Un piège ne remplace pas la chasse aux gîtes larvaires
C’est le point sur lequel je suis intransigeant en visite. Les mêmes sources officielles rappellent que la femelle pond dans des quantités d’eau dérisoires : l’équivalent d’un bouchon lui suffit, et elle dépose jusqu’à 200 œufs tous les quinze jours. Selon les relevés de l’EID Méditerranée, environ 80 % des gîtes de reproduction se trouvent dans l’habitat résidentiel, c’est-à-dire chez les particuliers.
La liste des coupables est toujours la même : coupelles sous les pots, vases, récupérateurs d’eau non couverts, gouttières encombrées, regards pluviaux, bondes, terrasses sur plots, pneus et jouets oubliés au fond du jardin. Le tour du propriétaire une fois par semaine, de mai à novembre, pour vider et retourner tout ce qui retient l’eau, reste l’action la plus rentable de toutes. Un piège installé sur un jardin truffé de gîtes tente de vider une baignoire avec le robinet ouvert.
Cette vigilance sur les eaux dormantes vaut d’ailleurs pour tout l’écosystème de la maison, où l’humidité stagnante attire bien d’autres indésirables que le moustique, comme je le détaille dans mon article sur les larves de mouche dans la maison.
Au bout de combien de temps voit-on la différence
Il faut poser les attentes correctement, sinon la déception est garantie. Un piège ne crée pas une bulle de tranquillité le soir de son installation. Il agit en réduisant progressivement le nombre de femelles capables de pondre, donc en cassant les générations successives. Comptez trois à six semaines de fonctionnement continu avant de percevoir une baisse nette, et un plein effet sur la seconde moitié de la saison.
Cette saison est longue et elle s’étend. Le moustique tigre est désormais implanté dans la grande majorité des départements de France métropolitaine, et il est actif de mai à novembre. L’année 2025 a connu un nombre inédit de cas de chikungunya contractés en métropole, ce qui a conduit les autorités sanitaires à renforcer la surveillance. La lutte à l’échelle d’un jardin n’est plus seulement une question de confort estival.

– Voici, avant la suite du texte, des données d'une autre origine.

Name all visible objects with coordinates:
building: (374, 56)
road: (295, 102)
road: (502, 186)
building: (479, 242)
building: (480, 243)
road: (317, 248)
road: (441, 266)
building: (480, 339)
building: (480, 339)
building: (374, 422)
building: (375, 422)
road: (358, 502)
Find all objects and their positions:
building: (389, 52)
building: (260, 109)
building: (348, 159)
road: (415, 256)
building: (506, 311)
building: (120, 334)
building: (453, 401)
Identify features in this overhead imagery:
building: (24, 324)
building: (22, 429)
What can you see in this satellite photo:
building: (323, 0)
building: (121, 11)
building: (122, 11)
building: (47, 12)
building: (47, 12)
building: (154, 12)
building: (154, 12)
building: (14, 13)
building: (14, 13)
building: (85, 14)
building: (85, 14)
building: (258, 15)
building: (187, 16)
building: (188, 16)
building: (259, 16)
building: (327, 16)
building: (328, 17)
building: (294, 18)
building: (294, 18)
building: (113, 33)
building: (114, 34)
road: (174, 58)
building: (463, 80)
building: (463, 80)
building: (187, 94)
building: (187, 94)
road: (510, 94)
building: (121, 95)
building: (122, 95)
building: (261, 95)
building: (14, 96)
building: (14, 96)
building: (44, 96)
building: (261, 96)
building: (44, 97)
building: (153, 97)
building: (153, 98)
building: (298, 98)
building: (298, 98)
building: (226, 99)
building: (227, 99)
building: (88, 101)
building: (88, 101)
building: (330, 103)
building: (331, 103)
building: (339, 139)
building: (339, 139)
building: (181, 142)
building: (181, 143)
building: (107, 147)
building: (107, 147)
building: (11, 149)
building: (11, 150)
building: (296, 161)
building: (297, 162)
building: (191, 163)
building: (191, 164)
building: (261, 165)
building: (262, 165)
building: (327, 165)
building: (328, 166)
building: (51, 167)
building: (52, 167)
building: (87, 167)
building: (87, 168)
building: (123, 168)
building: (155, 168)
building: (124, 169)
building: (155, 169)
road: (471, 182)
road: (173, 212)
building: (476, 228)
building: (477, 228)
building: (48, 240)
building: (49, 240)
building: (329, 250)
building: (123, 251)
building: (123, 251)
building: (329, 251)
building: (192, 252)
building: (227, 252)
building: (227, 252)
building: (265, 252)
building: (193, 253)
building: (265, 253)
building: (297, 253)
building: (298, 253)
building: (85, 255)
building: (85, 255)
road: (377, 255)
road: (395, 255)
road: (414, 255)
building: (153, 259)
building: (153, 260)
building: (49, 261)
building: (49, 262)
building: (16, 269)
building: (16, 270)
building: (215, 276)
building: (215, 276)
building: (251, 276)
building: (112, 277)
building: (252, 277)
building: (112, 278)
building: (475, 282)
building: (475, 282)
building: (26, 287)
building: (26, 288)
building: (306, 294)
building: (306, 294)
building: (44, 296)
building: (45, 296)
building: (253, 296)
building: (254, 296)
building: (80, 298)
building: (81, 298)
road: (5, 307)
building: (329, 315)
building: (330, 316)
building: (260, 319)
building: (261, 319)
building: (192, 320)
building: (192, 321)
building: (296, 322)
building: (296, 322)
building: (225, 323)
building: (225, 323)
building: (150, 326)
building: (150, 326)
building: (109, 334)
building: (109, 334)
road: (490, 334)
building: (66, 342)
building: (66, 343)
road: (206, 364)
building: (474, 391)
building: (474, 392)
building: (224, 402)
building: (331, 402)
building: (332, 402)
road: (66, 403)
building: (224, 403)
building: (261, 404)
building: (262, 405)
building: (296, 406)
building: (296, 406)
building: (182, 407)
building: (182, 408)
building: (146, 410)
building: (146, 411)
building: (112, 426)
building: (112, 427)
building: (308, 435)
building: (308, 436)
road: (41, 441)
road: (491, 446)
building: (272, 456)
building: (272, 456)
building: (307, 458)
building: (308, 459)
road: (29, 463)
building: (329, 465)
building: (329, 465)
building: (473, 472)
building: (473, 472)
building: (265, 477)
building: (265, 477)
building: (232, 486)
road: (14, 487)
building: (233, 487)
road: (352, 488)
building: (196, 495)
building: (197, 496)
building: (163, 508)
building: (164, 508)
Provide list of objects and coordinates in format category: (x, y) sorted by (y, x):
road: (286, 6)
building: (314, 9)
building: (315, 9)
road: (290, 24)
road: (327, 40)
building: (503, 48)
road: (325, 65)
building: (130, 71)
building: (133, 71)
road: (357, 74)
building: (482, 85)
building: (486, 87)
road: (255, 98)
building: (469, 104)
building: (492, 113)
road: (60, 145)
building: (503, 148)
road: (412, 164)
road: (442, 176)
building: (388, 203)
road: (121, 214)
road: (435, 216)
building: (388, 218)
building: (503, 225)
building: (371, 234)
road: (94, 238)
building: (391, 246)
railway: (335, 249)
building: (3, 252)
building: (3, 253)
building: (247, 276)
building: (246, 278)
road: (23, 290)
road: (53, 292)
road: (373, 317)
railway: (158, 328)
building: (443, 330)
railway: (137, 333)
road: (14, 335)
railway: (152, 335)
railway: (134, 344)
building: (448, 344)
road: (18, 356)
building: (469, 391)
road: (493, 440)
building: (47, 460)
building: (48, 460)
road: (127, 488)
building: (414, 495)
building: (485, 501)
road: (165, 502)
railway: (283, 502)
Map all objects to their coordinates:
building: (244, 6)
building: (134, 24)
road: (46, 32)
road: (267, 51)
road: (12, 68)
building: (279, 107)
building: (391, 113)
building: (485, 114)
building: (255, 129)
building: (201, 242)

🔧 Mon conseil de pro : avant d’acheter quoi que ce soit, passez un week-end à cartographier votre terrain. Repérez où vous vous faites piquer, à quelle heure, et remontez la piste des points d’eau dans un rayon de 150 mètres. Neuf fois sur dix, vous trouverez un récupérateur mal couvert ou une gouttière bouchée. Traitez-le d’abord, achetez ensuite : vous saurez alors quel type de piège vous manque réellement, et où le poser.
Questions fréquentes
Un piège à moustiques fonctionne-t-il en intérieur ?
Oui, mais pas avec le même matériel. À l’intérieur, les modèles à aspiration de faible portée ont du sens parce que le volume est réduit et qu’il n’y a pas de vent. Les leurres à CO2 sont conçus pour l’extérieur et se justifient mal dans une pièce fermée. La moustiquaire aux ouvrants reste, en intérieur, la mesure la plus efficace pour son prix.
Faut-il le laisser branché en permanence ?
Oui, pendant toute la période d’activité, de mai à novembre. L’effet recherché est démographique : réduire le nombre de femelles qui pondent. Un fonctionnement intermittent prélève quelques individus sans jamais entamer la population.
Le piège attrape-t-il aussi les insectes utiles ?
Cela dépend entièrement du principe retenu. Un dispositif fondé sur le CO2 et les odeurs corporelles est très sélectif, puisqu’il imite un être vivant à sang chaud, ce qui n’intéresse ni les abeilles ni les papillons. Les appareils lumineux sont à l’inverse les moins sélectifs : ils capturent massivement des insectes nocturnes sans rapport avec votre problème.